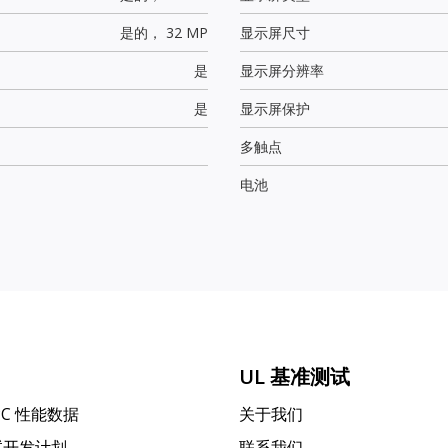
是的，
32 MP
显示屏尺寸
是
显示屏分辨率
是
显示屏保护
多触点
电池
UL 基准测试
PC 性能数据
关于我们
试开发计划
联系我们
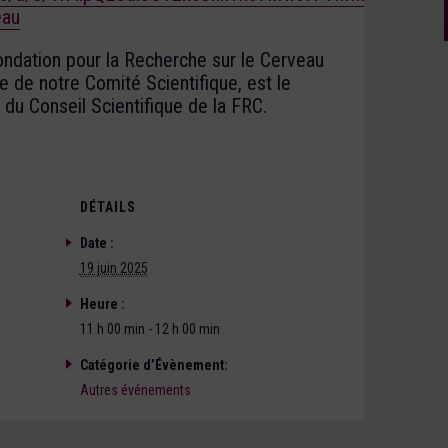
eau
dation pour la Recherche sur le Cerveau
 de notre Comité Scientifique, est le
u Conseil Scientifique de la FRC.
DÉTAILS
Date :
19 juin 2025
Heure :
11 h 00 min - 12 h 00 min
Catégorie d’Évènement:
Autres événements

□ □ □

▶ _Your goal_: Retype each line of the listing above word for word. Exclude the pictures.

▶ _Task output_:
是的，
32 MP
显示屏尺寸
是
显示屏分辨率
是
显示屏保护
多触点
电池
UL 基准测试
PC 性能数据
关于我们
试开发计划
联系我们
eau
dation pour la Recherche sur le Cerveau
 de notre Comité Scientifique, est le
u Conseil Scientifique de la FRC.
DÉTAILS
Date :
19 juin 2025
Heure :
11 h 00 min - 12 h 00 min
Catégorie d’Évènement:
Autres événements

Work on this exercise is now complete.